Let $f$ be a real function which is continuous on the closed interval $\closedint a b$ and differentiable on the open interval $\openint a b$.


Then:

$\exists \xi \in \openint a b: \map {f'} \xi = \dfrac {\map f b - \map f a} {b - a}$


Proof

Let $g : \closedint a b \to \R$ be a real function with:

$\map g x = x$

for all $x \in \closedint a b$.

By Power Rule for Derivatives, we have:

$g$ is differentiable with $\map {g'} x = 1$ for all $x \in \closedint a b$.

Note that in particular:

$\map {g'} x \ne 0$ for all $x \in \openint a b$.

Since $f$ is continuous on $\closedint a b$ and differentiable on $\openint a b$, we can apply the Cauchy Mean Value Theorem.
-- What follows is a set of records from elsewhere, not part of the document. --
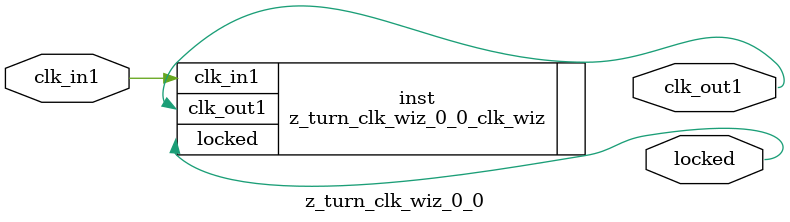
<source format=v>


`timescale 1ps/1ps

(* CORE_GENERATION_INFO = "z_turn_clk_wiz_0_0,clk_wiz_v5_4_0_0,{component_name=z_turn_clk_wiz_0_0,use_phase_alignment=true,use_min_o_jitter=false,use_max_i_jitter=false,use_dyn_phase_shift=false,use_inclk_switchover=false,use_dyn_reconfig=false,enable_axi=0,feedback_source=FDBK_AUTO,PRIMITIVE=PLL,num_out_clk=1,clkin1_period=10.000,clkin2_period=10.000,use_power_down=false,use_reset=false,use_locked=true,use_inclk_stopped=false,feedback_type=SINGLE,CLOCK_MGR_TYPE=NA,manual_override=false}" *)

module z_turn_clk_wiz_0_0 
 (
  // Clock out ports
  output        clk_out1,
  // Status and control signals
  output        locked,
 // Clock in ports
  input         clk_in1
 );

  z_turn_clk_wiz_0_0_clk_wiz inst
  (
  // Clock out ports  
  .clk_out1(clk_out1),
  // Status and control signals               
  .locked(locked),
 // Clock in ports
  .clk_in1(clk_in1)
  );

endmodule

</source>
We therefore have that there exists $\xi \in \openint a b$ such that:

$\dfrac {\map {f'} \xi} {\map {g'} \xi } = \dfrac {\map f b - \map f a} {\map g b - \map g a}$

Note that:

$\map {g'} \xi = 1$

and:

$\map g b - \map g a = b - a$

so this can be rewritten:

$\map {f'} \xi = \dfrac {\map f b - \map f a} {b - a}$

$\blacksquare$